YOUR GOAL ::
Would you write out the entries below, every one of them, exactly?
----
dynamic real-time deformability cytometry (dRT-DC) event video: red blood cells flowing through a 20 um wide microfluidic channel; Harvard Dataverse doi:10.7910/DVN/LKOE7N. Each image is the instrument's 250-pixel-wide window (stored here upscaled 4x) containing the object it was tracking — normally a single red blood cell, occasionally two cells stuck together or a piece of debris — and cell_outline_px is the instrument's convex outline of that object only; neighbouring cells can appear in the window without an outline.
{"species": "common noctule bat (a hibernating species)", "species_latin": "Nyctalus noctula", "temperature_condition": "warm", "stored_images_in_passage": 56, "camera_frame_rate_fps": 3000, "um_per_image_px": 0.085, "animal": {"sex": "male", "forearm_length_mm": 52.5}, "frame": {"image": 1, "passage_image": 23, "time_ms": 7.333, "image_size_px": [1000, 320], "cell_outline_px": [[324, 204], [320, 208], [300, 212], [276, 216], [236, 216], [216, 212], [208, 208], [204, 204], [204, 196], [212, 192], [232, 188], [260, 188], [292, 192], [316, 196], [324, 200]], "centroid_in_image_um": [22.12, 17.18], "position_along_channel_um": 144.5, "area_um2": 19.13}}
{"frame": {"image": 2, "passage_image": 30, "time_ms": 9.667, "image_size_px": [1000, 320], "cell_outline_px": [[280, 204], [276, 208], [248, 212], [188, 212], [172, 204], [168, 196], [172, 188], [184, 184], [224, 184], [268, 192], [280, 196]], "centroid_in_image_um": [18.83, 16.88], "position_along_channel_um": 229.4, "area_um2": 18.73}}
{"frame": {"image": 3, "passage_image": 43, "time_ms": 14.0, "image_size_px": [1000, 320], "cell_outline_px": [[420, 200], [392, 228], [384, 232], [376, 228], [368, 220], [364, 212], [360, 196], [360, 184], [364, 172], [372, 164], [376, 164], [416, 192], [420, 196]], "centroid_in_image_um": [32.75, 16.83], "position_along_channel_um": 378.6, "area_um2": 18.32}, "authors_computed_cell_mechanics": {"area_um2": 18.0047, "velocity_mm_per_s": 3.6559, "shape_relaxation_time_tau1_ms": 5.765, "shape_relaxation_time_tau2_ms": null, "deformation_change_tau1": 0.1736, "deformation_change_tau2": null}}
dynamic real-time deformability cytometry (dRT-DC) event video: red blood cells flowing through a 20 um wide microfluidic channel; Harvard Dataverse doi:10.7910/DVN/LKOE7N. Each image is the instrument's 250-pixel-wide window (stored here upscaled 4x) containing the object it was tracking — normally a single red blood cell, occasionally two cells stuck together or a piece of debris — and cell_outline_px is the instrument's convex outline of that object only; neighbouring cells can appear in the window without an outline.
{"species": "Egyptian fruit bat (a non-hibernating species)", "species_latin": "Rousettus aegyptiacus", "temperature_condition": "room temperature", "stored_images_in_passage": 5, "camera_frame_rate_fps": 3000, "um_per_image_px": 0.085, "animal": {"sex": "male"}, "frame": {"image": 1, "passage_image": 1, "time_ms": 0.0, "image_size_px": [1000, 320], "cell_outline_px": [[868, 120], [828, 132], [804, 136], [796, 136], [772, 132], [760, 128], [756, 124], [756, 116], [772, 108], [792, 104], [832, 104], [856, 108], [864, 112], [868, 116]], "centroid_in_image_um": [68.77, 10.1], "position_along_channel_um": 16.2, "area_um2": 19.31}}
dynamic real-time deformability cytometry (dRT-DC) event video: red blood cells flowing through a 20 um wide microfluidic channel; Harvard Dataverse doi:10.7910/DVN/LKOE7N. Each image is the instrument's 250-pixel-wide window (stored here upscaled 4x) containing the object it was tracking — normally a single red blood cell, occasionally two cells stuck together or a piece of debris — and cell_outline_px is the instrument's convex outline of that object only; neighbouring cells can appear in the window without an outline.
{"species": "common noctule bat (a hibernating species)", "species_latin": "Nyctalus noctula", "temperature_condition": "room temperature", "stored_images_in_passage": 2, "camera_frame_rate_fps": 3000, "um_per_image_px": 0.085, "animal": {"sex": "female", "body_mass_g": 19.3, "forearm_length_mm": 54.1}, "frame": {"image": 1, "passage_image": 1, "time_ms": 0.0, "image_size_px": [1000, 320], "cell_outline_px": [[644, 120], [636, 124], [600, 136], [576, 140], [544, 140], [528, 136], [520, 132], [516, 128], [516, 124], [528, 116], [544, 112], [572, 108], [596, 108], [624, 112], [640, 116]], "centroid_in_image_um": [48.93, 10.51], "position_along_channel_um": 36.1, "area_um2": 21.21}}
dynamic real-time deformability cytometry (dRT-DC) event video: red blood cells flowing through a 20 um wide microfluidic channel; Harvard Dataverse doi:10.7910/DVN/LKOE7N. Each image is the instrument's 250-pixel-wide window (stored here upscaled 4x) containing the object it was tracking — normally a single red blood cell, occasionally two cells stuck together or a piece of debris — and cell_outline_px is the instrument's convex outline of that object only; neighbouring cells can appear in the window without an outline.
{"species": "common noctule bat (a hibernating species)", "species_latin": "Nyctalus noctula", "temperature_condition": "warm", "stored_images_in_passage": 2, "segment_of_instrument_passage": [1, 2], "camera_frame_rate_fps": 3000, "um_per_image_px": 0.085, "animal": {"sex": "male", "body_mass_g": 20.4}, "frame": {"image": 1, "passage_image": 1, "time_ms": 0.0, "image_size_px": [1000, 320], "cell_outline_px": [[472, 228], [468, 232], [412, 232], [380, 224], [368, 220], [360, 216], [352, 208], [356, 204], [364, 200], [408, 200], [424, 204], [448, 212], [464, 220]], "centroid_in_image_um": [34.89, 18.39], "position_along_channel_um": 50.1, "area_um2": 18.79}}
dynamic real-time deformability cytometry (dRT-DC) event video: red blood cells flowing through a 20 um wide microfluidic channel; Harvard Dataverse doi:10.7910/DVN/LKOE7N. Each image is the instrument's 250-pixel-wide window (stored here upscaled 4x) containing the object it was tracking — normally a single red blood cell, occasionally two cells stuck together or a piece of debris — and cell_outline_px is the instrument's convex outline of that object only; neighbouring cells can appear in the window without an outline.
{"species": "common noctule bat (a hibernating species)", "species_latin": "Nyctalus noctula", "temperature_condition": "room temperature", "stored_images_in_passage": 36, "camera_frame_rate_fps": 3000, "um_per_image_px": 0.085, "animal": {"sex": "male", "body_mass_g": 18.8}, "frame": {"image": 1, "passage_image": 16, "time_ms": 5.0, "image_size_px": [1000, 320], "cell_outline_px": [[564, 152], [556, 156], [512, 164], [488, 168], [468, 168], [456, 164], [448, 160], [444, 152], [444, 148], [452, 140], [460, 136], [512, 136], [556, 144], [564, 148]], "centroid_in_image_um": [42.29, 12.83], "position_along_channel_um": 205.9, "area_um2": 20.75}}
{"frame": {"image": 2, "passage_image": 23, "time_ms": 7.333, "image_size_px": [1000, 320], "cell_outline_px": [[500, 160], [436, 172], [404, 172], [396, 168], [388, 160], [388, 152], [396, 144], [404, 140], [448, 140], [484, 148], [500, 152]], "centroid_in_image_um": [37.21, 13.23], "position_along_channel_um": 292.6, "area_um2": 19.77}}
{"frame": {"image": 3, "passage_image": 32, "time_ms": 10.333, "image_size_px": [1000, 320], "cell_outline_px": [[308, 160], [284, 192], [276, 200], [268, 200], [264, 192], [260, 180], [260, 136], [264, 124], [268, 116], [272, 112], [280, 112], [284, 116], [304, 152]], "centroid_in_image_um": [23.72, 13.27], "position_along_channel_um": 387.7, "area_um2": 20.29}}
----
PROBLEM SOLUTION ::
dynamic real-time deformability cytometry (dRT-DC) event video: red blood cells flowing through a 20 um wide microfluidic channel; Harvard Dataverse doi:10.7910/DVN/LKOE7N. Each image is the instrument's 250-pixel-wide window (stored here upscaled 4x) containing the object it was tracking — normally a single red blood cell, occasionally two cells stuck together or a piece of debris — and cell_outline_px is the instrument's convex outline of that object only; neighbouring cells can appear in the window without an outline.
{"species": "common noctule bat (a hibernating species)", "species_latin": "Nyctalus noctula", "temperature_condition": "warm", "stored_images_in_passage": 56, "camera_frame_rate_fps": 3000, "um_per_image_px": 0.085, "animal": {"sex": "male", "forearm_length_mm": 52.5}, "frame": {"image": 1, "passage_image": 23, "time_ms": 7.333, "image_size_px": [1000, 320], "cell_outline_px": [[324, 204], [320, 208], [300, 212], [276, 216], [236, 216], [216, 212], [208, 208], [204, 204], [204, 196], [212, 192], [232, 188], [260, 188], [292, 192], [316, 196], [324, 200]], "centroid_in_image_um": [22.12, 17.18], "position_along_channel_um": 144.5, "area_um2": 19.13}}
{"frame": {"image": 2, "passage_image": 30, "time_ms": 9.667, "image_size_px": [1000, 320], "cell_outline_px": [[280, 204], [276, 208], [248, 212], [188, 212], [172, 204], [168, 196], [172, 188], [184, 184], [224, 184], [268, 192], [280, 196]], "centroid_in_image_um": [18.83, 16.88], "position_along_channel_um": 229.4, "area_um2": 18.73}}
{"frame": {"image": 3, "passage_image": 43, "time_ms": 14.0, "image_size_px": [1000, 320], "cell_outline_px": [[420, 200], [392, 228], [384, 232], [376, 228], [368, 220], [364, 212], [360, 196], [360, 184], [364, 172], [372, 164], [376, 164], [416, 192], [420, 196]], "centroid_in_image_um": [32.75, 16.83], "position_along_channel_um": 378.6, "area_um2": 18.32}, "authors_computed_cell_mechanics": {"area_um2": 18.0047, "velocity_mm_per_s": 3.6559, "shape_relaxation_time_tau1_ms": 5.765, "shape_relaxation_time_tau2_ms": null, "deformation_change_tau1": 0.1736, "deformation_change_tau2": null}}
dynamic real-time deformability cytometry (dRT-DC) event video: red blood cells flowing through a 20 um wide microfluidic channel; Harvard Dataverse doi:10.7910/DVN/LKOE7N. Each image is the instrument's 250-pixel-wide window (stored here upscaled 4x) containing the object it was tracking — normally a single red blood cell, occasionally two cells stuck together or a piece of debris — and cell_outline_px is the instrument's convex outline of that object only; neighbouring cells can appear in the window without an outline.
{"species": "Egyptian fruit bat (a non-hibernating species)", "species_latin": "Rousettus aegyptiacus", "temperature_condition": "room temperature", "stored_images_in_passage": 5, "camera_frame_rate_fps": 3000, "um_per_image_px": 0.085, "animal": {"sex": "male"}, "frame": {"image": 1, "passage_image": 1, "time_ms": 0.0, "image_size_px": [1000, 320], "cell_outline_px": [[868, 120], [828, 132], [804, 136], [796, 136], [772, 132], [760, 128], [756, 124], [756, 116], [772, 108], [792, 104], [832, 104], [856, 108], [864, 112], [868, 116]], "centroid_in_image_um": [68.77, 10.1], "position_along_channel_um": 16.2, "area_um2": 19.31}}
dynamic real-time deformability cytometry (dRT-DC) event video: red blood cells flowing through a 20 um wide microfluidic channel; Harvard Dataverse doi:10.7910/DVN/LKOE7N. Each image is the instrument's 250-pixel-wide window (stored here upscaled 4x) containing the object it was tracking — normally a single red blood cell, occasionally two cells stuck together or a piece of debris — and cell_outline_px is the instrument's convex outline of that object only; neighbouring cells can appear in the window without an outline.
{"species": "common noctule bat (a hibernating species)", "species_latin": "Nyctalus noctula", "temperature_condition": "room temperature", "stored_images_in_passage": 2, "camera_frame_rate_fps": 3000, "um_per_image_px": 0.085, "animal": {"sex": "female", "body_mass_g": 19.3, "forearm_length_mm": 54.1}, "frame": {"image": 1, "passage_image": 1, "time_ms": 0.0, "image_size_px": [1000, 320], "cell_outline_px": [[644, 120], [636, 124], [600, 136], [576, 140], [544, 140], [528, 136], [520, 132], [516, 128], [516, 124], [528, 116], [544, 112], [572, 108], [596, 108], [624, 112], [640, 116]], "centroid_in_image_um": [48.93, 10.51], "position_along_channel_um": 36.1, "area_um2": 21.21}}
dynamic real-time deformability cytometry (dRT-DC) event video: red blood cells flowing through a 20 um wide microfluidic channel; Harvard Dataverse doi:10.7910/DVN/LKOE7N. Each image is the instrument's 250-pixel-wide window (stored here upscaled 4x) containing the object it was tracking — normally a single red blood cell, occasionally two cells stuck together or a piece of debris — and cell_outline_px is the instrument's convex outline of that object only; neighbouring cells can appear in the window without an outline.
{"species": "common noctule bat (a hibernating species)", "species_latin": "Nyctalus noctula", "temperature_condition": "warm", "stored_images_in_passage": 2, "segment_of_instrument_passage": [1, 2], "camera_frame_rate_fps": 3000, "um_per_image_px": 0.085, "animal": {"sex": "male", "body_mass_g": 20.4}, "frame": {"image": 1, "passage_image": 1, "time_ms": 0.0, "image_size_px": [1000, 320], "cell_outline_px": [[472, 228], [468, 232], [412, 232], [380, 224], [368, 220], [360, 216], [352, 208], [356, 204], [364, 200], [408, 200], [424, 204], [448, 212], [464, 220]], "centroid_in_image_um": [34.89, 18.39], "position_along_channel_um": 50.1, "area_um2": 18.79}}
dynamic real-time deformability cytometry (dRT-DC) event video: red blood cells flowing through a 20 um wide microfluidic channel; Harvard Dataverse doi:10.7910/DVN/LKOE7N. Each image is the instrument's 250-pixel-wide window (stored here upscaled 4x) containing the object it was tracking — normally a single red blood cell, occasionally two cells stuck together or a piece of debris — and cell_outline_px is the instrument's convex outline of that object only; neighbouring cells can appear in the window without an outline.
{"species": "common noctule bat (a hibernating species)", "species_latin": "Nyctalus noctula", "temperature_condition": "room temperature", "stored_images_in_passage": 36, "camera_frame_rate_fps": 3000, "um_per_image_px": 0.085, "animal": {"sex": "male", "body_mass_g": 18.8}, "frame": {"image": 1, "passage_image": 16, "time_ms": 5.0, "image_size_px": [1000, 320], "cell_outline_px": [[564, 152], [556, 156], [512, 164], [488, 168], [468, 168], [456, 164], [448, 160], [444, 152], [444, 148], [452, 140], [460, 136], [512, 136], [556, 144], [564, 148]], "centroid_in_image_um": [42.29, 12.83], "position_along_channel_um": 205.9, "area_um2": 20.75}}
{"frame": {"image": 2, "passage_image": 23, "time_ms": 7.333, "image_size_px": [1000, 320], "cell_outline_px": [[500, 160], [436, 172], [404, 172], [396, 168], [388, 160], [388, 152], [396, 144], [404, 140], [448, 140], [484, 148], [500, 152]], "centroid_in_image_um": [37.21, 13.23], "position_along_channel_um": 292.6, "area_um2": 19.77}}
{"frame": {"image": 3, "passage_image": 32, "time_ms": 10.333, "image_size_px": [1000, 320], "cell_outline_px": [[308, 160], [284, 192], [276, 200], [268, 200], [264, 192], [260, 180], [260, 136], [264, 124], [268, 116], [272, 112], [280, 112], [284, 116], [304, 152]], "centroid_in_image_um": [23.72, 13.27], "position_along_channel_um": 387.7, "area_um2": 20.29}}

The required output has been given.